Gov. Gavin Newsom announced Wednesday he signed the legislation that reverses a existing prohibition on cannabis inside 1,000 feet of K-12 campuses. College districts will have the final say on no matter whether they will enable it.
The law will take impact Jan. 1.
Newsom’s predecessor, fellow Democrat Jerry Brown, vetoed a related law final year.
State Sen. Jerry Hill, the bill’s author, named it “Jojo’s Act” for a teenager in South San Francisco who utilizes healthcare cannabis to treat extreme epilepsy. California has legalized healthcare marijuana because the 1990s, but there are strict guidelines about its use on campus.
Washington, Colorado, Florida, Maine, New Jersey, Delaware, Illinois and New Mexico currently have related laws in location, Hill’s workplace stated.
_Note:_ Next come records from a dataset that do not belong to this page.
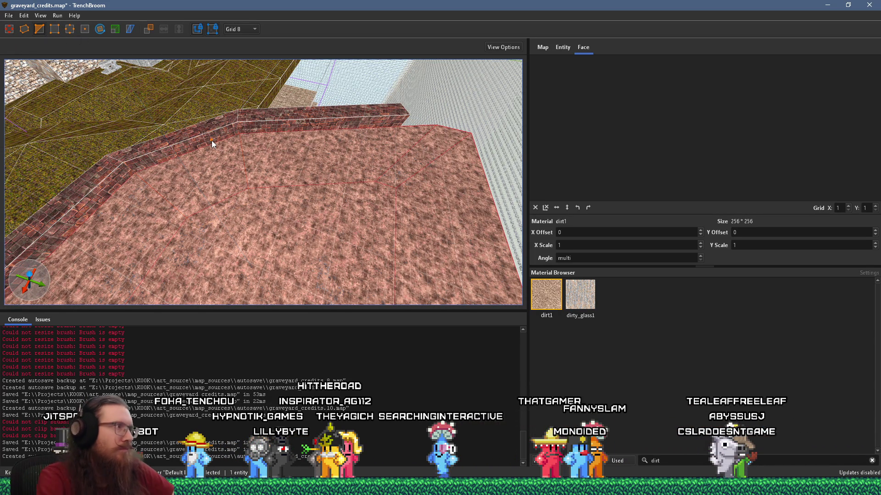
key("Escape")
mouse_move(224, 142)
left_mouse_down()
mouse_move(253, 146)
mouse_move(197, 132)
mouse_move(286, 163)
mouse_move(157, 100)
mouse_move(196, 133)
mouse_move(219, 189)
mouse_move(232, 100)
mouse_move(268, 144)
left_mouse_up()
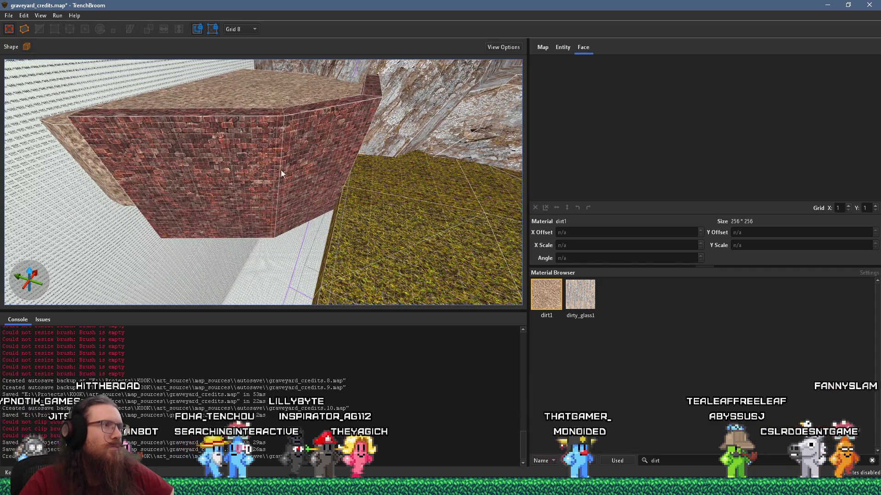
mouse_move(306, 211)
left_mouse_down()
mouse_move(354, 186)
mouse_move(236, 169)
mouse_move(265, 190)
left_mouse_up()
left_click(269, 194)
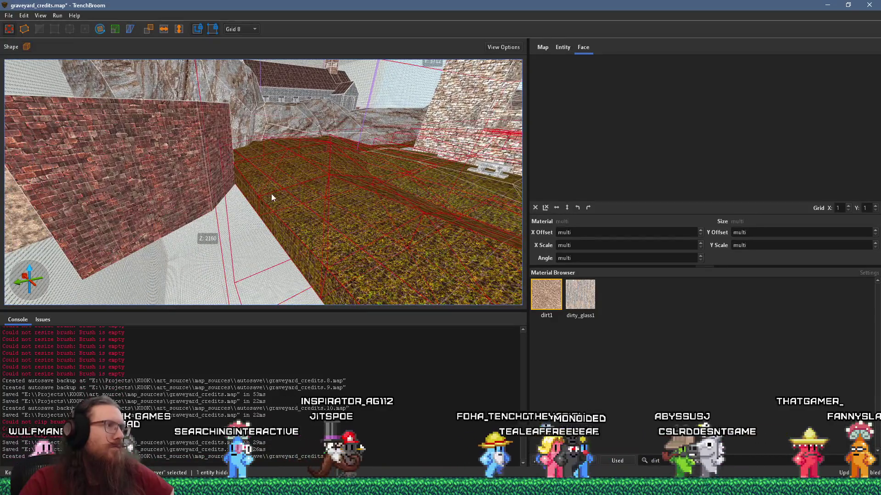
scroll(275, 195, "down", 5)
mouse_move(280, 177)
left_mouse_down()
mouse_move(372, 175)
mouse_move(316, 199)
left_mouse_up()
left_click(268, 175)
“Jojo’s Act would lift barriers for students with extreme healthcare disabilities – for whom medicinal cannabis is the only medication that functions – so they can take their dose at college and then get on with their research, with no becoming removed from campus and with no disrupting their educational knowledge or that of their classmates,” Hill stated in a statement when the bill passed the state Legislature.
Students will have to have a valid healthcare recommendation, and parents would have to bring the cannabis to the college rather than retailer it there. The cannabis would have to be in a non-smoking type, such as a capsule.